# painting blades????????????



## WalleyeMike23 (Dec 9, 2009)

i just started painting my own blades but the colors arnet coming out as bright or as glossy as i would like, there not flat they just dont pop like the ones i was buying prepainted any ideas.. buy the way im using creatx paint right from the bottle and an iwata eclipse airbrush and painting at 35psi

thanks
mike


----------



## K gonefishin (May 4, 2004)

Did you clear coat them yet? Clearing them causes the colors to really pop, shine, show gloss however you want to put it.
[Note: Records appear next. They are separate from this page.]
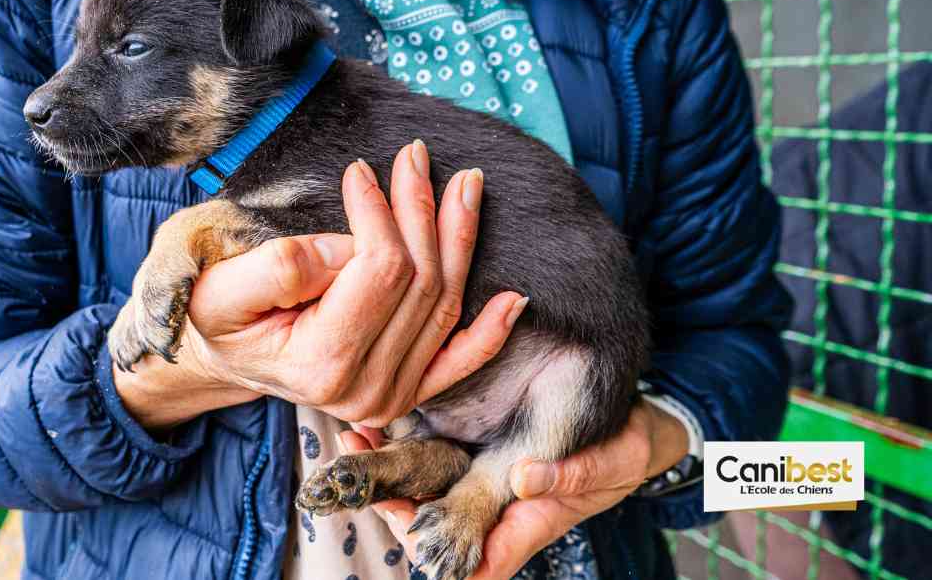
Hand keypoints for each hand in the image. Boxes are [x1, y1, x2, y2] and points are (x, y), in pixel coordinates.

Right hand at [116, 141, 526, 428]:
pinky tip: (512, 297)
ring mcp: (391, 396)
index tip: (361, 170)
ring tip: (465, 185)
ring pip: (445, 306)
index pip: (379, 271)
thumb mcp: (219, 284)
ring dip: (460, 241)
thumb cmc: (215, 312)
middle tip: (417, 156)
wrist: (215, 353)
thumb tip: (346, 248)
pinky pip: (459, 362)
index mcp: (321, 364)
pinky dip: (489, 331)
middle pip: (420, 284)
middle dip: (421, 211)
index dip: (378, 213)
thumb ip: (278, 267)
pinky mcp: (405, 392)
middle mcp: (365, 390)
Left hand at [345, 400, 690, 578]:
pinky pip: (429, 447)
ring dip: (383, 469)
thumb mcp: (607, 464)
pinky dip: (399, 437)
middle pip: (428, 524)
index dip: (433, 550)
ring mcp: (477, 474)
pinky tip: (373, 418)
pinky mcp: (473, 441)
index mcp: (521, 524)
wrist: (627, 423)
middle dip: (389, 502)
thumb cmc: (621, 455)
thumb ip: (570, 475)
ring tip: (351, 438)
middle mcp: (490, 505)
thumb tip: (523, 478)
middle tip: (354, 469)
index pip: (469, 561)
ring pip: (420, 486)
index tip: (404, 524)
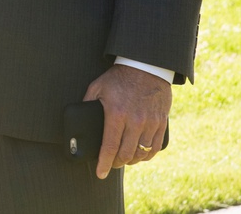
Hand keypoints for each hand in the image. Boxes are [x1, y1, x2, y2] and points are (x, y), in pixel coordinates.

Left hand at [83, 64, 171, 178]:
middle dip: (116, 163)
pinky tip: (139, 155)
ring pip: (141, 154)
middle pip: (126, 154)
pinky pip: (154, 148)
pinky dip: (146, 156)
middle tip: (110, 164)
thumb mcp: (97, 86)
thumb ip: (88, 103)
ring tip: (123, 159)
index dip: (104, 163)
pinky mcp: (161, 123)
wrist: (145, 67)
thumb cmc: (118, 77)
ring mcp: (150, 123)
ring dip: (131, 161)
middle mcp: (134, 121)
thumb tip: (80, 120)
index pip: (110, 146)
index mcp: (116, 113)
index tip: (99, 173)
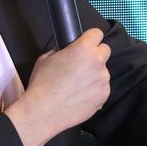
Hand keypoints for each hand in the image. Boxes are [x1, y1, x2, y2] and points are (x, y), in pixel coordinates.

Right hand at [5, 28, 110, 145]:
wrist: (43, 112)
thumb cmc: (42, 85)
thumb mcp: (46, 59)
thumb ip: (62, 51)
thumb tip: (68, 51)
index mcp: (83, 49)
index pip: (97, 33)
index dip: (90, 38)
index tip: (86, 43)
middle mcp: (97, 62)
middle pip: (105, 50)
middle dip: (95, 54)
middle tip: (82, 64)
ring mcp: (103, 80)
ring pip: (103, 71)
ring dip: (94, 74)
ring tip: (77, 85)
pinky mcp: (104, 95)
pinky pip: (102, 87)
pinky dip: (95, 89)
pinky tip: (80, 95)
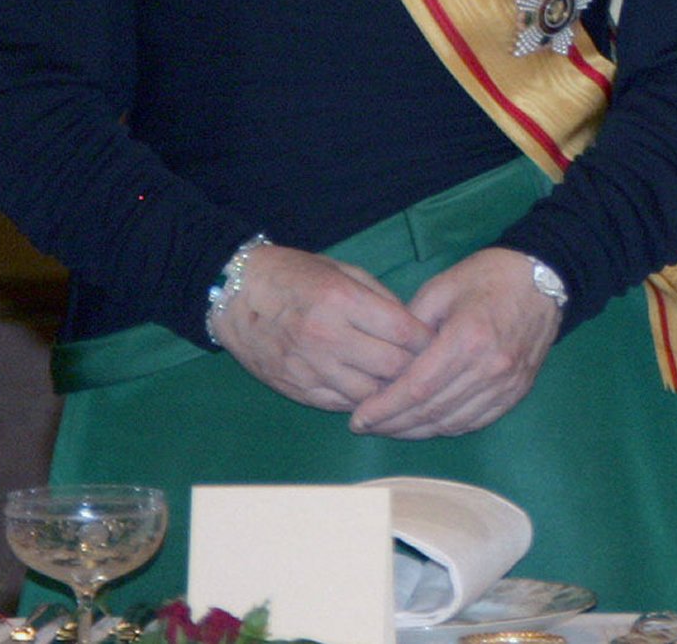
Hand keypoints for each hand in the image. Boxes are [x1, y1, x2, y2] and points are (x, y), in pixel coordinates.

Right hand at [210, 243, 434, 410]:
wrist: (235, 297)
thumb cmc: (292, 274)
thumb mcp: (339, 270)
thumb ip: (378, 297)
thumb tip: (412, 326)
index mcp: (342, 300)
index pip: (403, 331)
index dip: (428, 341)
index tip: (441, 343)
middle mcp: (329, 338)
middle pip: (393, 368)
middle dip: (416, 369)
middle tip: (428, 367)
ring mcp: (313, 368)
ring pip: (372, 395)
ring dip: (391, 391)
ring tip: (402, 383)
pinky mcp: (300, 390)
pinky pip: (343, 405)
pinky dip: (362, 401)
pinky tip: (372, 392)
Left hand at [347, 247, 561, 438]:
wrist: (543, 279)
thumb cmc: (488, 276)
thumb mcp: (442, 287)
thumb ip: (412, 323)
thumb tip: (388, 356)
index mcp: (467, 338)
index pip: (418, 387)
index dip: (385, 407)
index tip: (359, 417)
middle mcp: (488, 369)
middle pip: (432, 411)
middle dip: (394, 423)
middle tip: (366, 425)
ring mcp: (506, 385)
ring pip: (453, 423)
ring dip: (418, 430)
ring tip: (390, 427)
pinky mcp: (517, 393)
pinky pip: (475, 421)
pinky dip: (446, 426)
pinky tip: (426, 422)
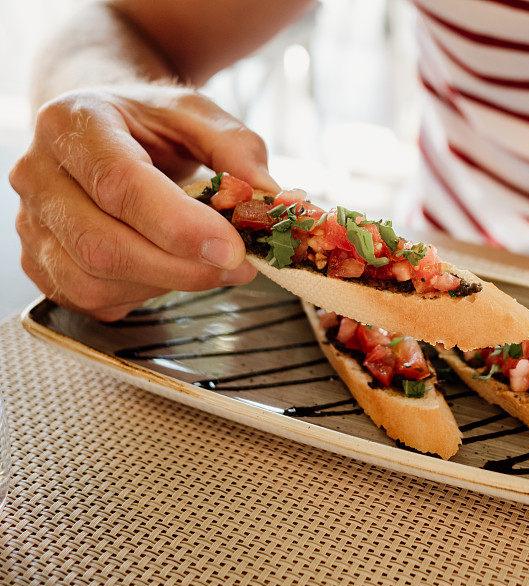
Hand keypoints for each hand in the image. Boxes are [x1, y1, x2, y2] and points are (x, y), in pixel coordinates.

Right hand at [9, 83, 278, 320]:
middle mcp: (38, 173)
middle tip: (237, 266)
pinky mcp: (40, 261)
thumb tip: (267, 195)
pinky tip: (169, 270)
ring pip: (93, 281)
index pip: (120, 185)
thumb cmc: (146, 123)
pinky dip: (141, 294)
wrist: (99, 129)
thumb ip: (234, 147)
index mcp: (73, 123)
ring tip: (210, 266)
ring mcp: (32, 222)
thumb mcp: (195, 115)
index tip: (232, 248)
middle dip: (181, 269)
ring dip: (166, 285)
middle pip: (103, 245)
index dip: (180, 227)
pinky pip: (90, 299)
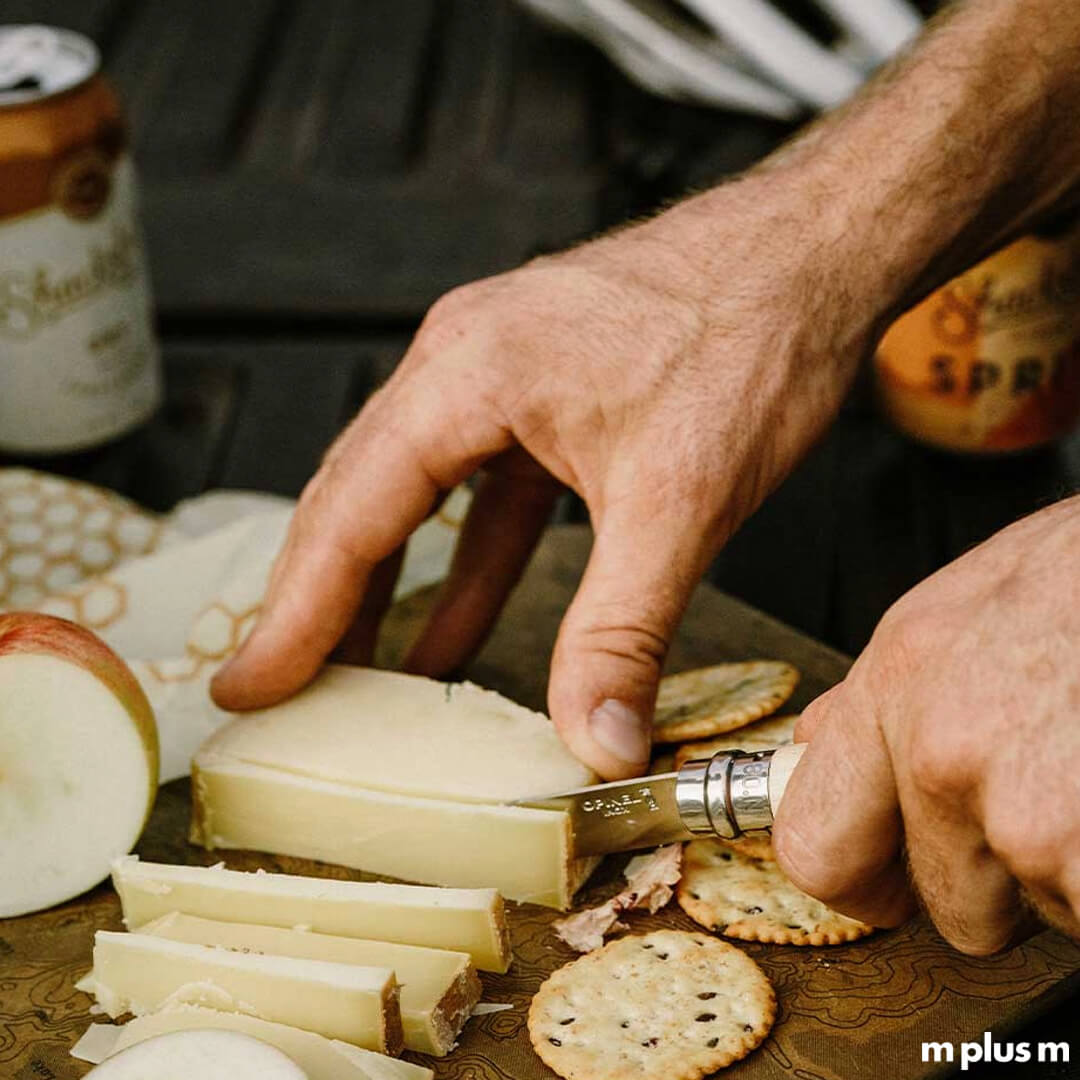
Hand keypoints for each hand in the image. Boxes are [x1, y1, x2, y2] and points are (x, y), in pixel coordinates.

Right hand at [210, 172, 871, 778]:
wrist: (817, 250)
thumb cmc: (753, 335)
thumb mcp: (680, 499)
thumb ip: (623, 628)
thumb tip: (593, 740)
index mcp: (465, 375)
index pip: (352, 513)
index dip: (295, 611)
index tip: (250, 681)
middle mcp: (461, 363)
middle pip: (359, 497)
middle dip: (317, 599)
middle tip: (276, 684)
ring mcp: (499, 374)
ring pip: (412, 494)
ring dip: (383, 583)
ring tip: (348, 669)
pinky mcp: (542, 395)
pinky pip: (479, 490)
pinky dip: (462, 561)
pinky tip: (449, 625)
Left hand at [773, 496, 1079, 951]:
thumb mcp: (960, 608)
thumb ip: (884, 693)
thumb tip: (818, 743)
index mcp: (896, 686)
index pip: (814, 844)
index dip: (861, 881)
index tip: (890, 886)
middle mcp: (943, 753)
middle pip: (951, 903)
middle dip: (1002, 882)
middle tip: (1057, 806)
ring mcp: (1031, 814)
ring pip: (1048, 907)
What are you going to use for a clear coat?


----------



## firstflight111 (May 22, 2008)

put a base coat of white first


----------



## WalleyeMike23 (Dec 9, 2009)

i tried putting white down and it was ok, it just seems to be like a pain to paint things when the blade color is part of the scheme etc confusion, chickenwing..... i tried krylon gloss clearcoat and wasnt impressed with the results


----------



## silver shad (Jun 18, 2006)

If your doing say dots you would have to pot white down first that should make the color pop. then clear coat.


----------



## ShutUpNFish (Apr 17, 2007)

I always underlay white first, then add my colors....especially the lighter ones and florescents. The final clearcoats also helps make 'em pop.


----------



## WalleyeMike23 (Dec 9, 2009)

What kind of clear coat works best????????


----------



## Hetfieldinn (May 17, 2004)

WalleyeMike23 said:


> What kind of clear coat works best????????


I've been using Devcon 2-ton epoxy at KGone's recommendation and I'm very happy with the results.


----------



## ShutUpNFish (Apr 17, 2007)

I just use High Gloss Clear Lacquer....a bunch of coats...let them dry well between coats.


----------



## JamesT (Jul 22, 2005)

I did some buzzer blades last summer and had problems with the paint chipping off. Next iteration I sanded blades with coarse sandpaper=>primer=>white=>color=>clear lacquer. I tried to keep all layers as thin as possible (did put on a few coats of clear)while still getting the desired results. The thicker your layers the more likely to chip. Didn't try coating with D2T or Etex bc I thought that might affect the action of the blades due to their thickness.


----------



## Hetfieldinn (May 17, 2004)

Some of my early blades that I clear coated with lacquer have started chipping, although they've seen a decent amount of use. I was told that the Devcon epoxy would be too heavy to use on blades, so I took the average weight of ten popular store bought blades, and it was 3.2 grams. I then weighed ten of my home brewed blades that appeared to have about the same amount of paint on them as the store boughts. Mine averaged out at 2.8 grams. Mine spin nicely, even at very low speeds.


----------



## fishingguy (Jan 5, 2006)

Leave it to Het to weigh his blades. I remember when he weighed each one of his dipsy's! So meticulous. Just can't argue with the results though. Well it looks like I am going to have to look for my scale. I haven't used it since.....? Well we won't get into that.....


----------